▸ **Parties de l'exercice**:
1 > Mettez à jour, s'il vous plaît, l'article sur la Maison des avocats en reprenant tout ce qui va de "Aux confins du" jusqu'à "de la Cité.", avec "17e arrondissement" remplacé par "XVIIe arrondissement".
2 > D'après l'article sur la Maison des avocats, quelle part des 1 200 m2 de terrain reste effectivement disponible pour ancrer l'édifice en pleine terre ?

▸ **Section du texte**:
MAISON DE L’ORDRE
DES AVOCATS, PARIS

Passionnément digitale B2B

Dans le futur Grand Paris, les portes de la capitale vont se muer en places, à l’image de celles ayant unifié Paris à ses faubourgs dans le projet urbain du baron Haussmann. Avec la Maison des avocats venue parachever le parvis du tribunal judiciaire de Paris livré l’an passé, Renzo Piano offre à la porte de Clichy une aérienne urbanité 

Aux confins du 17e arrondissement, la nouvelle cité judiciaire investit le « barreau nord » de la Zac des Batignolles, compris entre les boulevards des Maréchaux et le périphérique. Le siège du barreau de Paris vient donc y rejoindre celui de la police judiciaire et le tribunal de grande instance récemment transférés depuis l’île de la Cité. 

ENJEUX ET CONTRAINTES 

Pour ce chantier d’ordre privé, le bâtonnier de Paris n’a pas hésité à faire appel à l’architecte génois Renzo Piano dont la fascinante « tour tribunal » voisine est venue inaugurer (et rassurer) avec brio la nouvelle politique municipale des immeubles de grande hauteur périphériques. Hébergeant l’ordre parisien des avocats, leur caisse des règlements pécuniaires (Carpa), un auditorium, une bibliothèque et un business center dédiés, la Maison des avocats aspirait à la transparence architecturale, expression d’une justice démocratique. 

Perpendiculaire au nouveau tribunal et limite méridionale de son généreux parvis, le site qu’elle investit est symboliquement et urbainement optimal. Quasiment triangulaire, cette parcelle trapézoïdale est cependant particulièrement contraignante. En effet, de nombreux ouvrages impactent son sous-sol : la construction va devoir surplomber le puits de la sortie secondaire de la future station Porte de Clichy de la ligne automatique 14, ponter le tunnel de la ligne 13 du métro circulant à – 8 m ainsi que les réseaux d’eau et de collecte pneumatique encore plus profonds et, enfin, épargner les tirants constructifs des fondations du tribunal. Sur les 1 200 m2 de terrain, seul le tiers reste ainsi effectivement disponible pour ancrer en pleine terre le nouvel édifice !

▸ **Les données**:

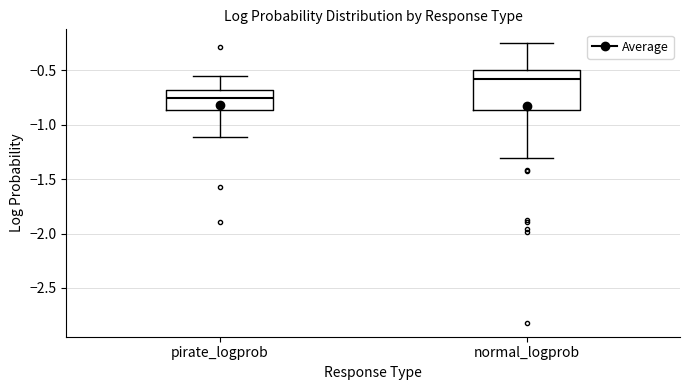

Where does the median line of the box for normal_logprob sit on the y-axis? The values are not printed on the chart, so give them approximately, as read against the axis.

-0.60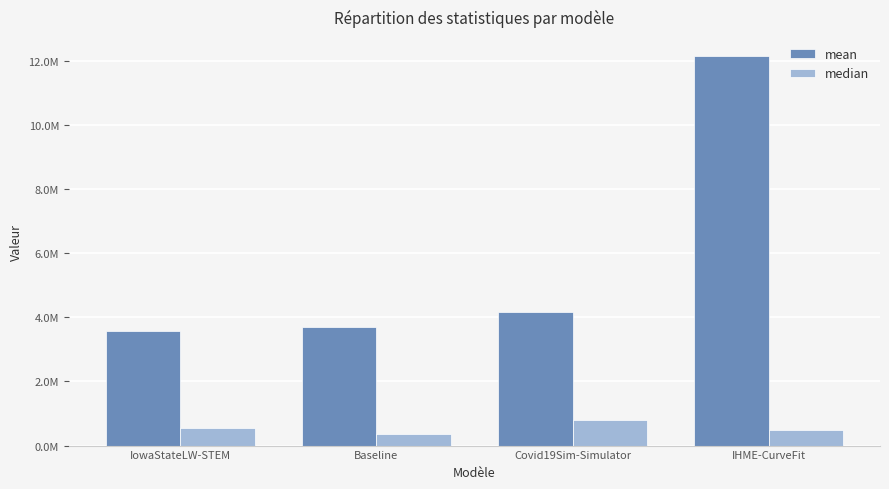

The value of mean at Baseline is 3710220.8. True or false?

True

▸ **Résultats**:
1 >
Aux confins du XVIIe arrondissement, la nouvelle cité judiciaire investit le « barreau nord » de la Zac des Batignolles, compris entre les boulevards des Maréchaux et le périphérique. Le siège du barreau de Paris vient donc y rejoindre celui de la police judiciaire et le tribunal de grande instance récemment transférés depuis l’île de la Cité.

2 > Seul le tiers du terrain.